──────── THE DATA ────────

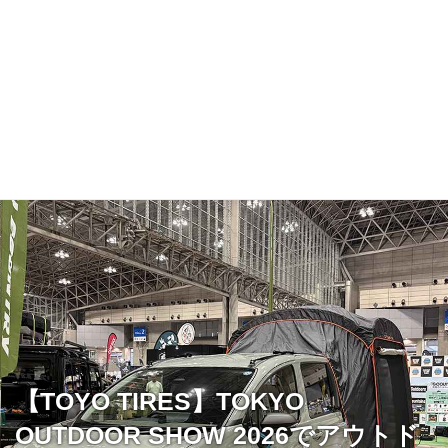
【TOYO TIRES】TOKYO
OUTDOOR SHOW 2026でアウトド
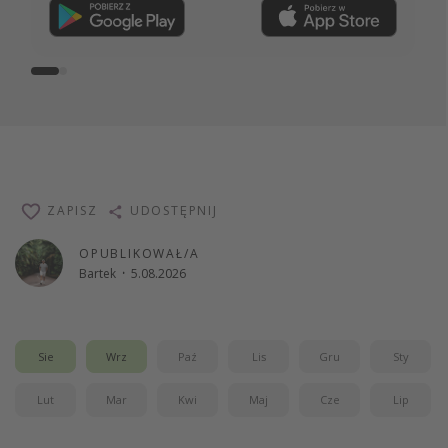
Dołącz teraz
ZAPISZ
UDOSTĘPNIJ
OPUBLIKOWAŁ/A
Bartek
·
5.08.2026
Sie
Wrz
Paź
Lis
Gru
Sty
Lut
Mar
Kwi
Maj
Cze
Lip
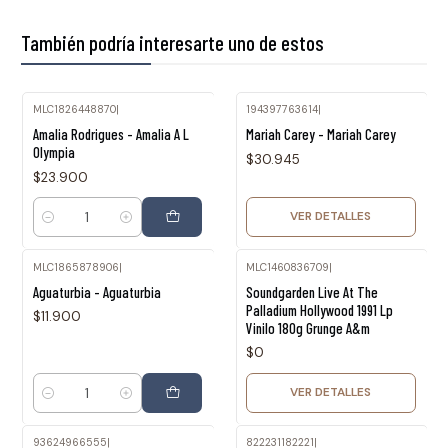
También podría interesarte uno de estos
MLC1826448870
|
194397763614
|
Agotado
Amalia Rodrigues - Amalia A L
Mariah Carey - Mariah Carey
Olympia
$30.945
$23.900
VER DETALLES
Cantidad
MLC1865878906
|
MLC1460836709
|
Agotado
Aguaturbia - Aguaturbia
Soundgarden Live At The
Palladium Hollywood 1991 Lp
$11.900
Vinilo 180g Grunge A&m
$0
VER DETALLES
Cantidad
93624966555
|
822231182221
|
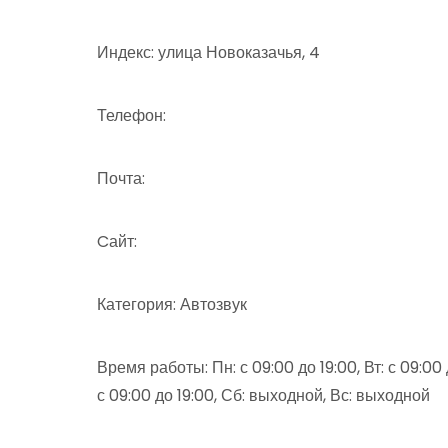
Индекс: улица Новоказачья, 4
Телефон:
Почта:
Cайт:
Категория: Автозвук
Время работы: Пн: с 09:00 до 19:00, Вт: с 09:00 д
с 09:00 до 19:00, Сб: выходной, Вс: выходной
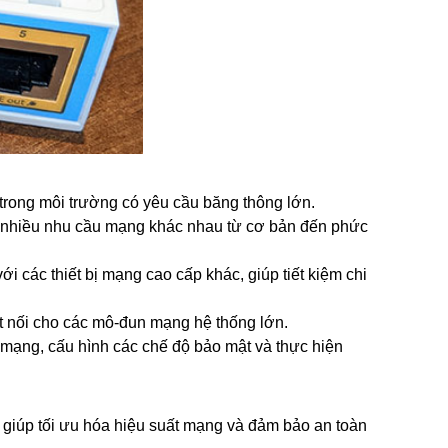
là trong môi trường có yêu cầu băng thông lớn.
ng nhiều nhu cầu mạng khác nhau từ cơ bản đến phức
i các thiết bị mạng cao cấp khác, giúp tiết kiệm chi
t nối cho các mô-đun mạng hệ thống lớn.
 mạng, cấu hình các chế độ bảo mật và thực hiện
 giúp tối ưu hóa hiệu suất mạng và đảm bảo an toàn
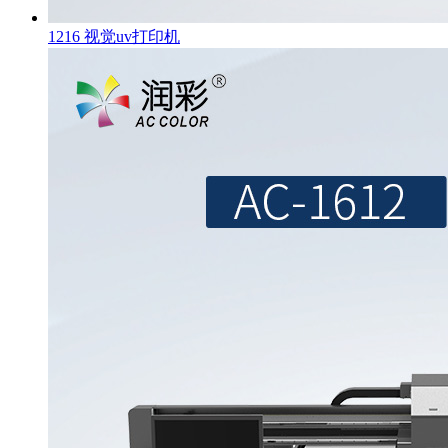
1216 视觉uv打印机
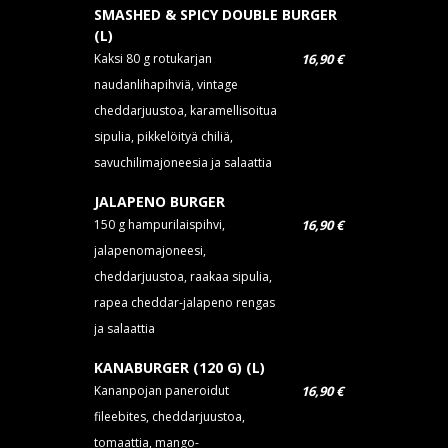
SMASHED & SPICY DOUBLE BURGER
(L)
Kaksi 80 g rotukarjan
16,90 €
naudanlihapihviä, vintage
cheddarjuustoa, karamellisoitua
sipulia, pikkelöityä chiliä,
savuchilimajoneesia ja salaattia
JALAPENO BURGER
150 g hampurilaispihvi,
16,90 €
jalapenomajoneesi,
cheddarjuustoa, raakaa sipulia,
rapea cheddar-jalapeno rengas
ja salaattia
KANABURGER (120 G) (L)
Kananpojan paneroidut
16,90 €
fileebites, cheddarjuustoa,
tomaattia, mango-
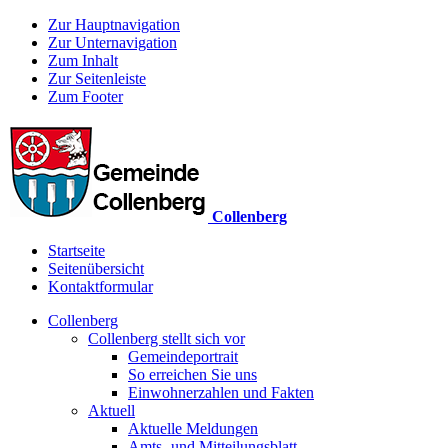
Zur Hauptnavigation
Zur Unternavigation
Zum Inhalt
Zur Seitenleiste
Zum Footer
Collenberg
Startseite
Seitenübersicht
Kontaktformular
Collenberg
Collenberg stellt sich vor
Gemeindeportrait
So erreichen Sie uns
Einwohnerzahlen und Fakten
Aktuell
Aktuelle Meldungen
Amts- und Mitteilungsblatt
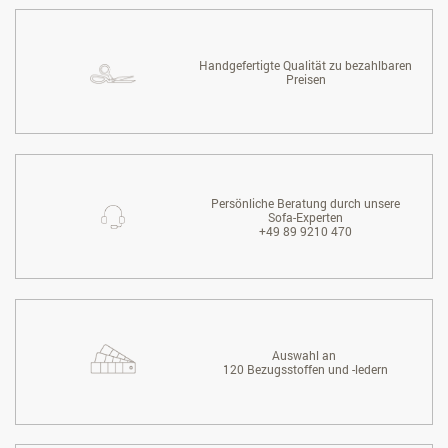
Handgefertigte Qualität zu bezahlbaren
Preisen
Persönliche Beratung durch unsere
Sofa-Experten
+49 89 9210 470
Auswahl an
120 Bezugsstoffen und -ledern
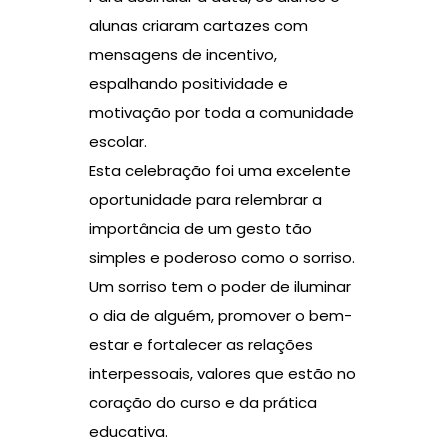
alunas criaram cartazes com
mensagens de incentivo,
espalhando positividade e
motivação por toda a comunidade
escolar.
Esta celebração foi uma excelente
oportunidade para relembrar a
importância de um gesto tão
simples e poderoso como o sorriso.
Um sorriso tem o poder de iluminar
o dia de alguém, promover o bem-
estar e fortalecer as relações
interpessoais, valores que estão no
coração do curso e da prática
educativa.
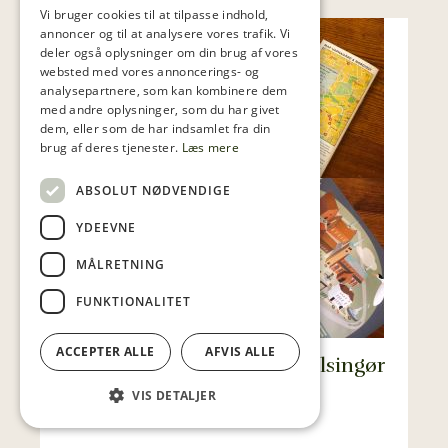
Vi bruger cookies til at tilpasse indhold,
annoncer og til at analysere vores trafik. Vi
deler også oplysninger om din brug af vores
websted med vores annoncerings- og
analysepartnere, som kan kombinere dem
med andre oplysninger, som du har givet
dem, eller som de har indsamlet fra din
brug af deres tjenester.
Læs mere
ABSOLUT NØDVENDIGE
YDEEVNE
MÅLRETNING
FUNKTIONALITET
ACCEPTER ALLE
AFVIS ALLE
Aktiviteter for familien i Helsingør
efter lukketid
VIS DETALJER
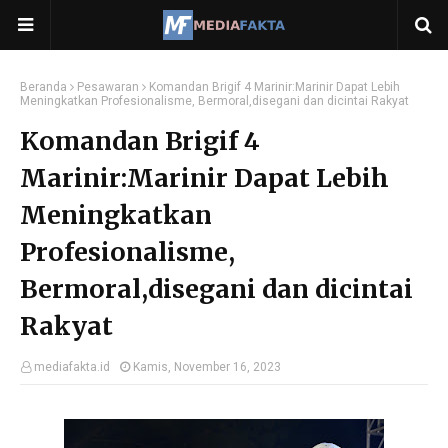
Beranda
Pesawaran
Komandan Brigif 4 Marinir:Marinir Dapat Lebih
Meningkatkan Profesionalisme, Bermoral,disegani dan dicintai Rakyat
Komandan Brigif 4
Marinir:Marinir Dapat Lebih
Meningkatkan
Profesionalisme,
Bermoral,disegani dan dicintai
Rakyat
mediafakta.id
Kamis, November 16, 2023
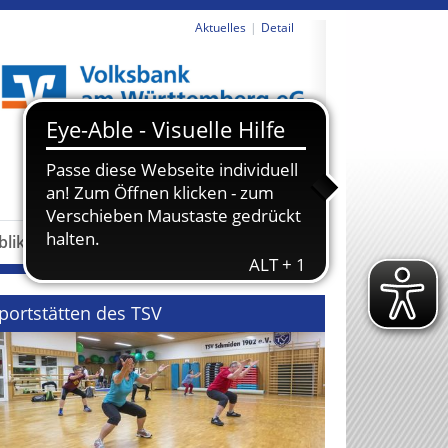
Aktuelles
Detail
revious
Next
blikationen
Partner
portstätten des TSV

────────

> [ACTIVITY]
Copy the records above from the first line through the line containing "Amalia Rodrigues - Amalia A L", both included, and leave out any pictures.

> [YOUR SOLUTION]
【TOYO TIRES】TOKYO
OUTDOOR SHOW 2026でアウトド
Dołącz teraz
ZAPISZ
UDOSTĘPNIJ
OPUBLIKOWAŁ/A
Bartek
·
5.08.2026
Sie
Wrz
Paź
Lis
Gru
Sty
Lut
Mar
Kwi
Maj
Cze
Lip
También podría interesarte uno de estos
MLC1826448870
|
194397763614
|
Agotado
Amalia Rodrigues - Amalia A L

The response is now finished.